L'IPP de juin progresse de 5,5 %
L'IPP de juin publié le 15 par le département américain du Travail a augmenté de 5,5 % sur un an, un rythme inférieur à la hausse de 6,0 % enregistrée en mai. L'IPC publié le 14 a également ralenti, en deçà des prévisions du marché, ce qui a atténué les anticipations de nouvelles hausses de taux. Sur les marchés financiers, le rendement des bons du Trésor américain à deux ans, qui reflète les perspectives de la politique monétaire, a reculé.
Dans son témoignage devant le Congrès, qui faisait suite à celui du 14, M. Warsh a souligné qu'« il n'est satisfait d'aucun indicateur d'inflation ». Il a estimé que les fortes fluctuations des prix de l'essence, influencées par la situation au Moyen-Orient, rendaient difficile l'appréciation de la tendance de l'inflation sur la seule base des statistiques d'un mois. Le président de la Fed de New York, Williams, a lui aussi indiqué que l'inflation avait déjà atteint un pic et qu'elle devrait diminuer progressivement.
Priorité à un indicateur propre de la tendance
Lors de son audition de confirmation au Sénat en avril, M. Warsh avait expliqué qu'il accordait de l'importance à un indicateur de prix de type « moyenne tronquée », qui exclut les variations dues à des facteurs exceptionnels. L'indice IPC de moyenne tronquée calculé par la Fed de Cleveland a affiché en juin une hausse de 2,6 % sur un an, contre 2,9 % en mai, marquant un ralentissement. Il reste toutefois dans la partie haute de la fourchette des 2 %, proche du niveau que la Fed considère comme compatible avec la stabilité des prix, mais il n'est pas revenu au niveau stable d'environ 2 % observé avant la poussée d'inflation des cinq dernières années.

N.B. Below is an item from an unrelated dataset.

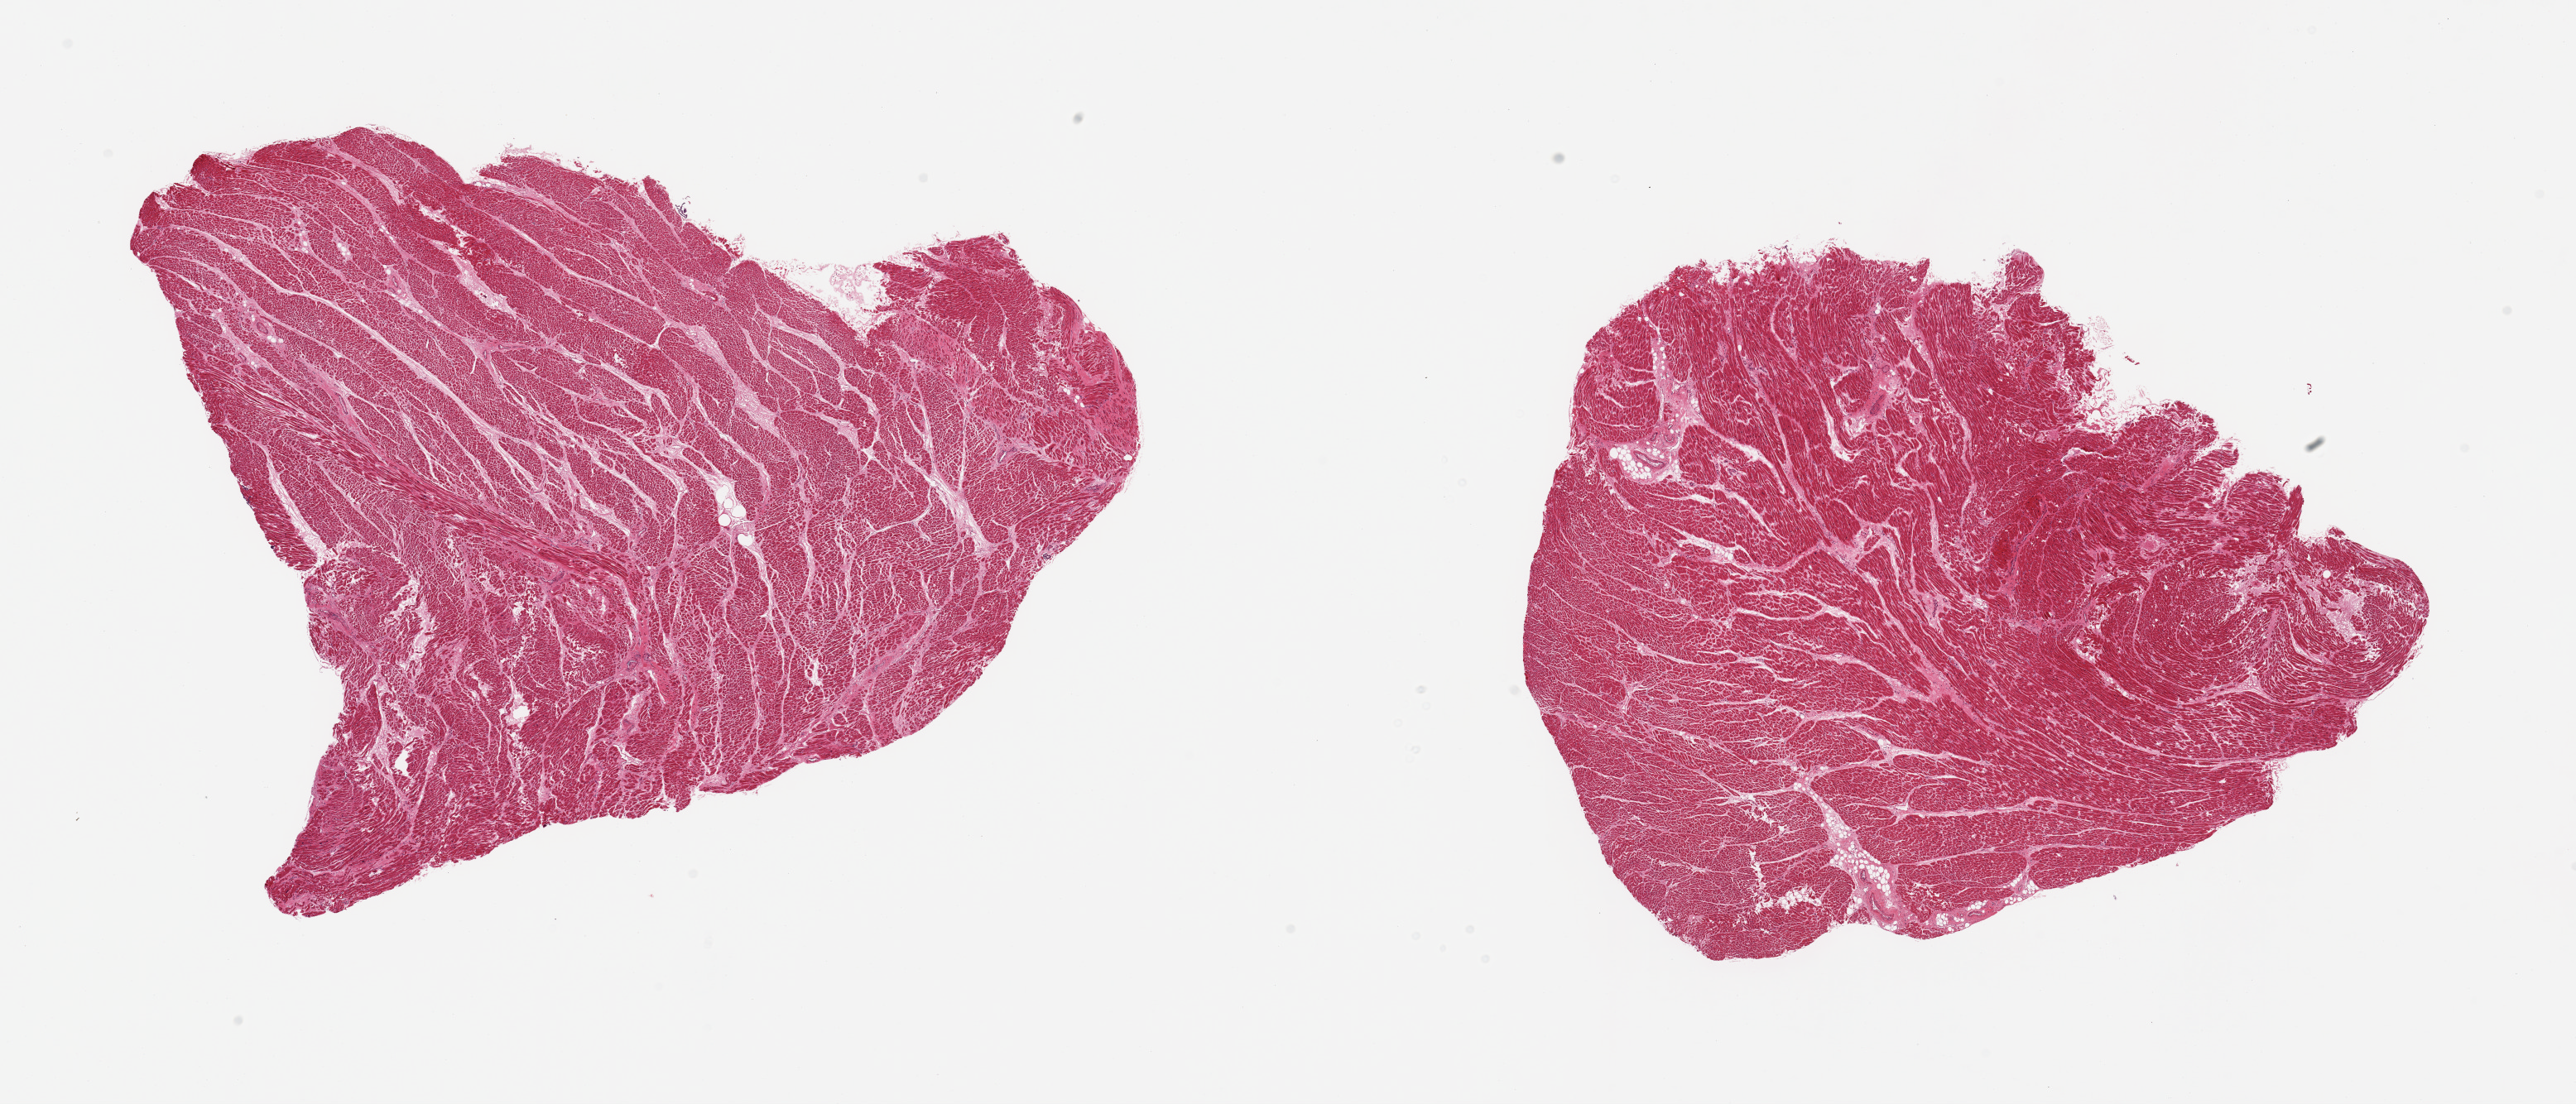
Whole-slide image, haematoxylin and eosin stain — a low-resolution overview of the entire scanned area, about 24.6 x 10.5 mm. PAXgene-fixed, paraffin-embedded tissue. Section of heart (target tissue). Donor tissue sample. Male donor.
Review note (as recorded): 2 pieces; mild interstitial fibrosis with patchy focal scarring.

Dans le cadre de la réforme de la Fed, M. Warsh a mis en place un groupe de travail composé d'experts externes et avance une révision dans cinq domaines, dont l'analyse des facteurs de hausse des prix. Au sein du comité sur l'inflation, il est prévu d'examiner également l'« instrument » lui-même servant à mesurer la tendance des prix. M. Warsh a déclaré : « Dès septembre au plus tôt, je souhaite recevoir du groupe de travail un point d'étape sur ses travaux, obtenir un rapport final d'ici la fin de l'année et décider de ce qu'il faut faire. »
À propos de sa relation avec M. Trump, interrogé sur l'existence de contacts après sa prise de fonctions à la présidence de la Fed, il s'est contenté de dire qu'il ne souhaitait pas rendre publics ses échanges avec le président. En revanche, s'agissant de l'indépendance de la politique monétaire, il a affirmé qu'« il n'y a jamais eu de demande inappropriée de la part du président, et qu'il n'avait pas l'intention d'y donner suite si elle lui était faite ».